*Task to carry out:*
A word-for-word transcript of the closing lines is required: from the one with "Immersion Depth" through the final line of the data.

Collected data:
BEGIN
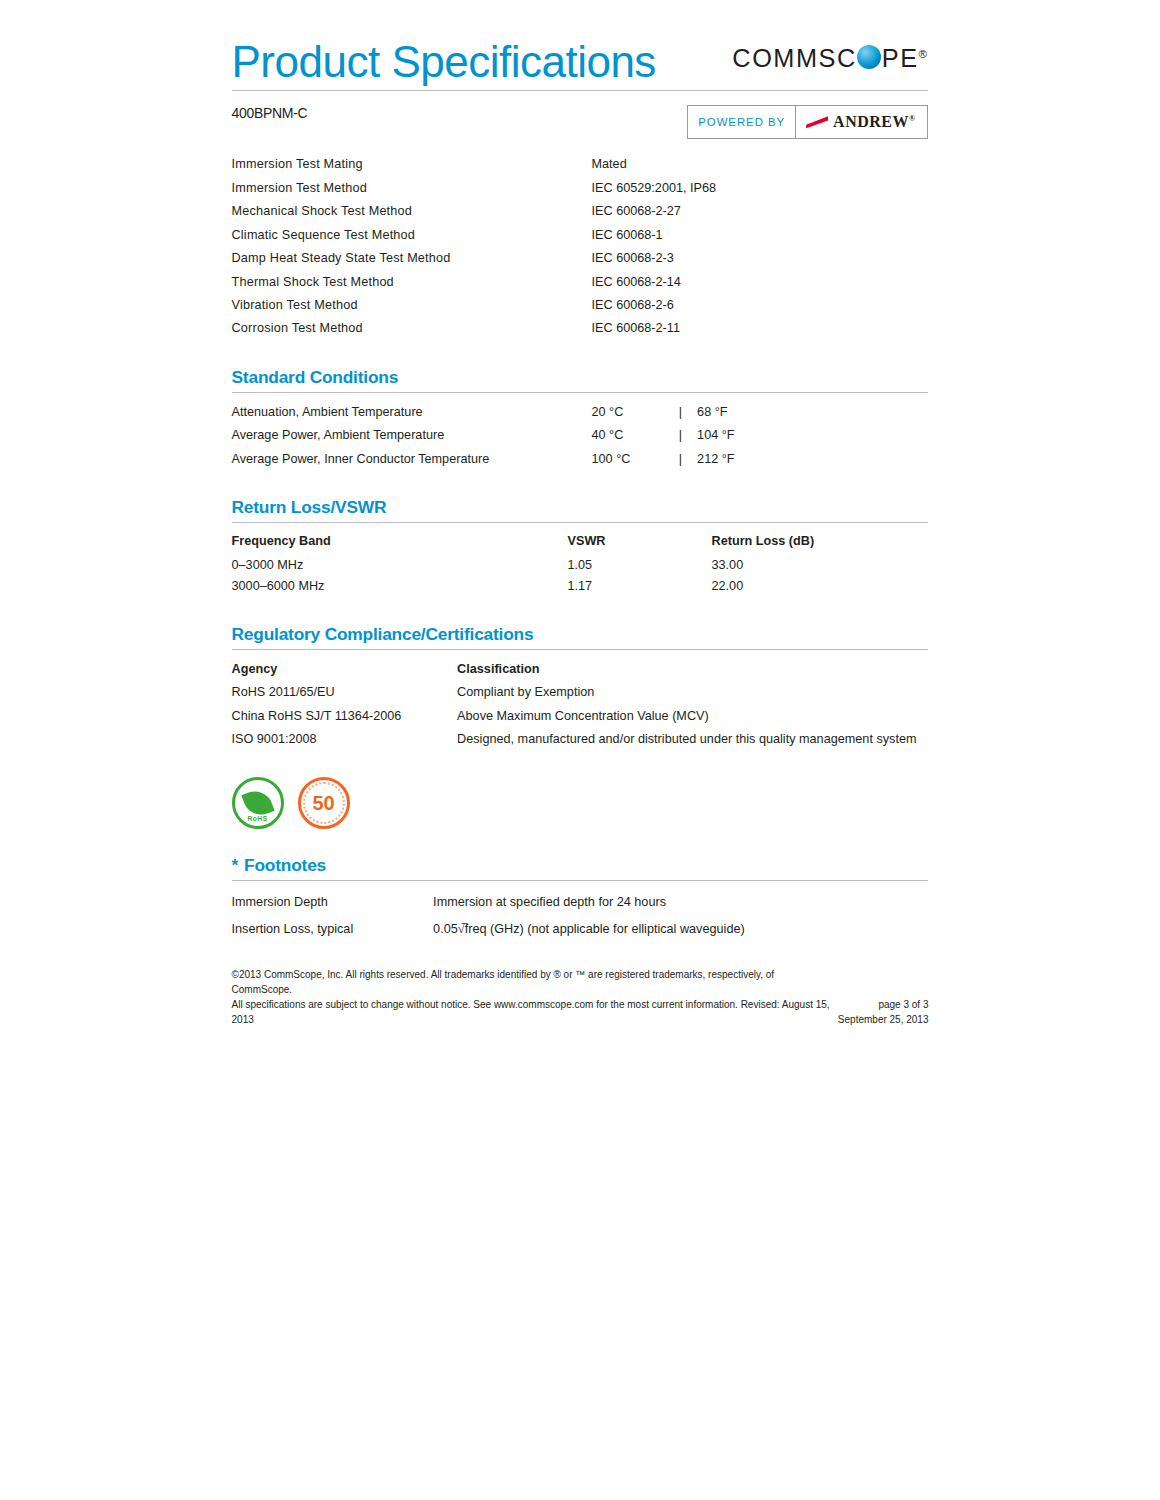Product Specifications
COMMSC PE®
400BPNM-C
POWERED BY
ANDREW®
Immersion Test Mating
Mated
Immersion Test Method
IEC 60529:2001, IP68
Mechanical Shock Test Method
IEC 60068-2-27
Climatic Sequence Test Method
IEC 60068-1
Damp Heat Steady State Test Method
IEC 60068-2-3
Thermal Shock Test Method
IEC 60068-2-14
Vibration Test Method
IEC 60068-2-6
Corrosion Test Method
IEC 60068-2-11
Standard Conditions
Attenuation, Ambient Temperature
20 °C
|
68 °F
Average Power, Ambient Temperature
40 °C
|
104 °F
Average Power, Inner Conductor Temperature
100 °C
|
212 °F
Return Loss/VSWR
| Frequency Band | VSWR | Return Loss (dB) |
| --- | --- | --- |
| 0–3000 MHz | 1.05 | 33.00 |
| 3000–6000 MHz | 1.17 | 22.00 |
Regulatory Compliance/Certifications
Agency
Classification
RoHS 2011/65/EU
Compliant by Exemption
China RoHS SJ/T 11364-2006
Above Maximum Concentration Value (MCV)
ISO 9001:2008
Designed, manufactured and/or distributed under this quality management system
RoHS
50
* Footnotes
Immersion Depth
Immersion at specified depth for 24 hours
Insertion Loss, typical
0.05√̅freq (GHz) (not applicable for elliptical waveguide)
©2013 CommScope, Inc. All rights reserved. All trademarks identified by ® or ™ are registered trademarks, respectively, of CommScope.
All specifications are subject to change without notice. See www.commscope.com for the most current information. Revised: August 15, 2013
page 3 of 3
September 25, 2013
END
*Problem solution:*
Immersion Depth
Immersion at specified depth for 24 hours
Insertion Loss, typical
0.05√̅freq (GHz) (not applicable for elliptical waveguide)
©2013 CommScope, Inc. All rights reserved. All trademarks identified by ® or ™ are registered trademarks, respectively, of CommScope.
All specifications are subject to change without notice. See www.commscope.com for the most current information. Revised: August 15, 2013
page 3 of 3
September 25, 2013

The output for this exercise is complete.